A $\displaystyle {}^{232}_{\ \ 92}\text{U}$ nucleus emits an $\displaystyle \alpha$ particle with kinetic energy $\displaystyle = 5.32 \ \text{MeV}$. What is the daughter nucleus and what is the approximate atomic mass (in u) of the daughter atom? Ignore recoil of the daughter nucleus.

An $\displaystyle \alpha$ particle is just a helium nucleus. In other words $\displaystyle \alpha = {}^{4}_{2}\text{He}^{2+}$. For shortcut, they just write it like a helium atom, ie, $\displaystyle {}^{4}_{2}\text{He}$.

Let $\displaystyle {}^{A}_{Z}\text{X}$ be the daughter nucleus, then, we have this reaction:

$\displaystyle {}^{232}_{\ \ 92}\text{U} \rightarrow {}^{A}_{Z}\text{X} + \alpha$

Or

$\displaystyle {}^{232}_{\ \ 92}\text{U} \rightarrow {}^{A}_{Z}\text{X} + {}^{4}_{2}\text{He}$

This gives:

$\displaystyle {}^{232}_{\ \ 92}\text{U} \rightarrow {}^{228}_{\ \ 90}\text{X} + {}^{4}_{2}\text{He}$

So the daughter nucleus $\displaystyle {}^{228}_{\ \ 90}\text{X}$ has an atomic number $\displaystyle Z = 90$. Let us look at the periodic table and find out what is this element.



It is thorium $\displaystyle (\text{Th})$. Then the daughter nucleus is:

$\displaystyle {}^{228}_{\ \ 90}\text{Th}$

 

[logistic_guy]

what is the approximate atomic mass (in u) of the daughter atom? Ignore recoil of the daughter nucleus.

Since recoil is ignored, we use only the Q-value equation.
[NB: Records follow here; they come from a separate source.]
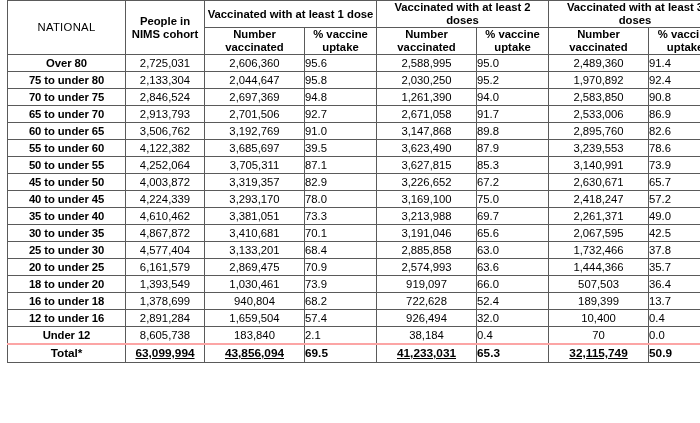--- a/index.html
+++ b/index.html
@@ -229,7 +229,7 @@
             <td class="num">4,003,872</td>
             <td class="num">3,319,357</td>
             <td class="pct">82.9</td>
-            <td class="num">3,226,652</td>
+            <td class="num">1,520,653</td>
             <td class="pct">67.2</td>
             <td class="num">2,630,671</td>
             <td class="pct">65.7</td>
$\displaystyle K = \bigg[M\left({}^{232}\text{U}\right) - M\left({}^{228}\text{Th}\right) - M\left({}^{4}\text{He}\right)\bigg]c^2$

$\displaystyle 5.32 \ \text{MeV} = \bigg[(232.037146 \ \text{u}) - M\left({}^{228}\text{Th}\right) - (4.002603 \ \text{u})\bigg]c^2 \times \frac{931.5 \ \text{MeV}}{\text{u}c^2}$

This gives:

$\displaystyle M\left({}^{228}\text{Th}\right) = \textcolor{blue}{228.028832 \ \text{u}}$